Raya menggaet kasar tangan Nala. Nala, yang berusaha mencerna apa yang terjadi mengikuti langkah Raya tanpa sadar.
Jadi Dewa menelfon Raya dan mengabaikan panggilan darinya. Berarti bukan karena ponselnya rusak, kan? Seakan sebuah besi panas disurukkan di dada Nala, membuatnya nyeri disana.
Raya membawa mereka ke taman, yang kini tampak lengang karena waktu ujian belum selesai. Raya mendorong bahu Nala, memaksa Nala duduk di salah satu bangku batu. Setelahnya, gadis itu duduk di sebelah Nala.
Raya menghirup nafas dalam-dalam, " Iya, gue tahu pasti lo sakit. Tapi lo nggak pantes bersikap kayak gini. Harusnya surat perjanjian itu ngejelasin semuanya sama lo."
Nala bungkam. Raya melirik Nala sekilas. Rasa cemburunya langsung lenyap sejak hari pertama ia membaca perjanjian itu. Saat ini, dia justru ingin tertawa keras-keras melihat sosok arogan di sampingnya terpuruk. Tapi dia masih bisa bersikap pantas.

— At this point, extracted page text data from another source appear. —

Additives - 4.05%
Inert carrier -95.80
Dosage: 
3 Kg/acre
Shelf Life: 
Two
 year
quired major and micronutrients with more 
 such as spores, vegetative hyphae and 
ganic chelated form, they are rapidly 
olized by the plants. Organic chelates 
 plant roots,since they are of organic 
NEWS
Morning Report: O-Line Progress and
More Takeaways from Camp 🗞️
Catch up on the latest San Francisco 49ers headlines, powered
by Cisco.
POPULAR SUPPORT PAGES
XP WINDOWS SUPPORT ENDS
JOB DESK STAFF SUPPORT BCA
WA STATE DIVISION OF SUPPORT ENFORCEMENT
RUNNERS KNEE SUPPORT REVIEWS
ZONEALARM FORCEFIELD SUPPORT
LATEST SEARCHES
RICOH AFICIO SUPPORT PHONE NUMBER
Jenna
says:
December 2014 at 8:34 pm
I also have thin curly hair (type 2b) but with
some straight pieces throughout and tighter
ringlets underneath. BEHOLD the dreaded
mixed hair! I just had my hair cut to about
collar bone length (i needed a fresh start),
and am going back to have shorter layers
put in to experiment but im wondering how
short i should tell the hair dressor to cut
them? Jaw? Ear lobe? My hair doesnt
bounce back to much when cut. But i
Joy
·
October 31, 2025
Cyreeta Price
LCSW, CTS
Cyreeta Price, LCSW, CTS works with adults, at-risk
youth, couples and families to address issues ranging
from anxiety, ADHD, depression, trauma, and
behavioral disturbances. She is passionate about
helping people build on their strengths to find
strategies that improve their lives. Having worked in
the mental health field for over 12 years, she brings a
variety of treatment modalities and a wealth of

" Gue kenal banget sama Dewa. Keluarganya adalah hal paling penting buat Dewa. Dewa bersedia melakukan apa aja buat mereka." Sambung Raya. " Jadi, menurut gue wajar kalau dia ngelakuin ini semua. Itu cara dia memastikan masa depan Dilla. Lo pikir dia peduli gitu sama lo? Lo pikir dia mikir apa akibatnya buat lo? Orang asing yang baru aja dia kenal dibandingkan keluarganya?"
Nala mengerjapkan mata.
" Dari dulu, Dewa nggak sungkan ngelakuin apa aja buat keluarganya. Gue harap lo paham dan nggak menyalahkan Dewa lagi. Gue harap lo berhenti mengharapkan Dewa karena lo nggak lebih dari alat demi membantu melancarkan masa depan Dilla. Demi kebaikan lo sendiri, mending lo berhenti cari dia. Nggak ada gunanya. Nggak ada yang akan berubah. Lo cuma akan ganggu dia karena saat ini, nggak ada alasan lagi buat dia pura-pura sama lo."

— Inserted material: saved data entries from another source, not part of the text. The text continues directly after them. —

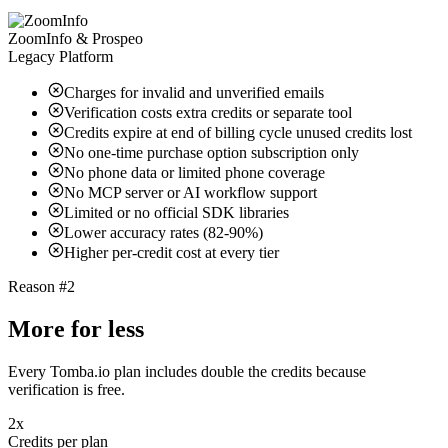
ZoomInfo & Prospeo
Legacy Platform
Charges for invalid and unverified emails
Verification costs extra credits or separate tool
Credits expire at end of billing cycle unused credits lost
No one-time purchase option subscription only
No phone data or limited phone coverage
No MCP server or AI workflow support
Limited or no official SDK libraries
Lower accuracy rates (82-90%)
Higher per-credit cost at every tier
Reason #2
More for less
Every Tomba.io plan includes double the credits because
verification is free.
2x
Credits per plan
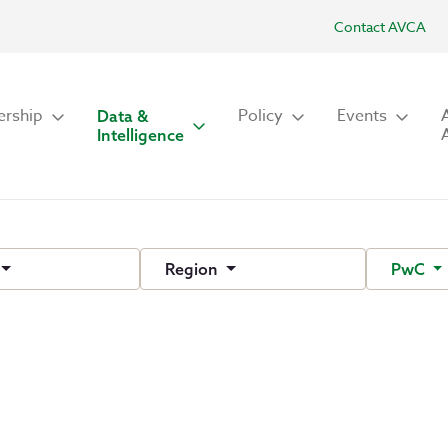
Contact AVCA
rship
Policy
Events
Data &
Intelligence
Region
PwC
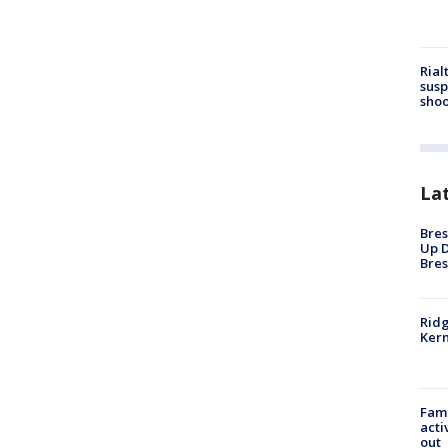
Rial
susp
shoo
La
Bres
Up D
Bres
Ridg
Kern
Fami
acti
out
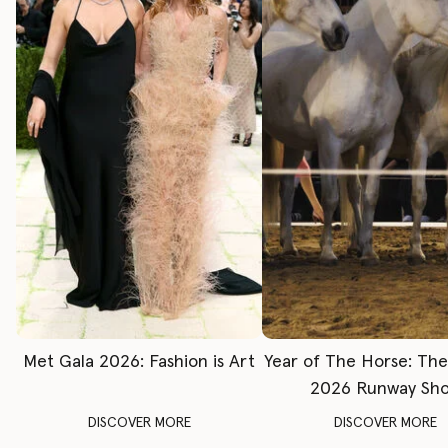
Met Gala 2026: Fashion is Art
Year of The Horse: Th
2026 Runway Sh
DISCOVER MORE
DISCOVER MORE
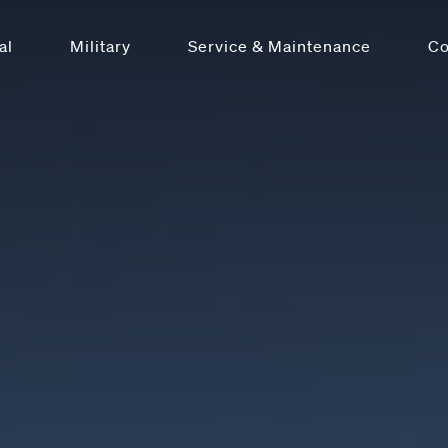
al
Military
Service & Maintenance
C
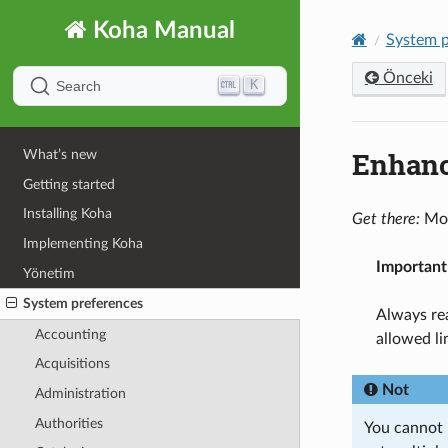
Koha Manual
System p
Önceki
K
Search
Enhanc
What’s new
Getting started
Installing Koha
Get there:
Mor
Implementing Koha
Important
Yönetim
System preferences
Always rea
Accounting
allowed li
Acquisitions
Not
Administration
Authorities
You cannot h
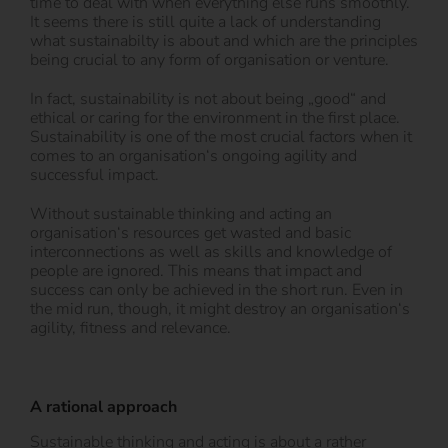
time to deal with when everything else runs smoothly.
It seems there is still quite a lack of understanding
what sustainabilty is about and which are the principles
being crucial to any form of organisation or venture.
In fact, sustainability is not about being „good“ and
ethical or caring for the environment in the first place.
Sustainability is one of the most crucial factors when it
comes to an organisation‘s ongoing agility and
successful impact.
Without sustainable thinking and acting an
organisation‘s resources get wasted and basic
interconnections as well as skills and knowledge of
people are ignored. This means that impact and
success can only be achieved in the short run. Even in
the mid run, though, it might destroy an organisation‘s
agility, fitness and relevance.
A rational approach
Sustainable thinking and acting is about a rather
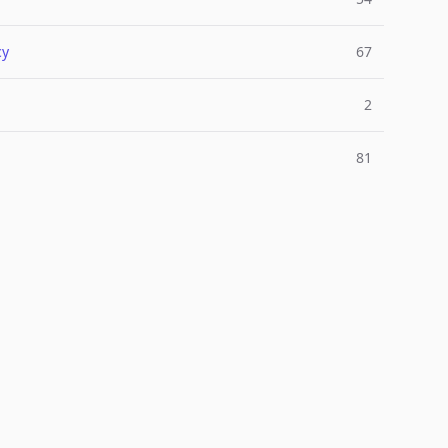
cy
67
2
81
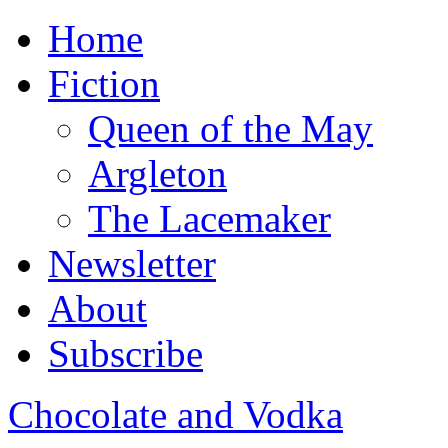
Home
Fiction
Queen of the May
Argleton
The Lacemaker
Newsletter
About
Subscribe
Chocolate and Vodka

Raya menoleh pada Nala yang menatap ke depan tanpa fokus. " Dari awal, nama hubungan kalian itu kepura-puraan. Gue harap lo ngerti dan jangan ganggu Dewa lagi sama apapun drama yang mungkin bisa lo buat!"
Dengan kalimat itu, Raya berdiri dan meninggalkan Nala sendirian di taman. Air mata yang sedari tadi menggenang kini mulai meleleh, membasahi pipi hingga ke dagunya dan menetes di pangkuan Nala.
Dia tidak pernah membiarkan orang lain meracuni pikirannya dengan mudah. Tapi dia tidak mampu menampik logika di dalam kata-kata Raya karena sebenarnya di dalam hati, dia pun mulai berpikiran sama.
Namun kemudian ia teringat semua perkataan Dewa padanya, semua perlakuan laki-laki itu padanya.
Semuanya terlalu jahat untuk menjadi sebuah kebohongan.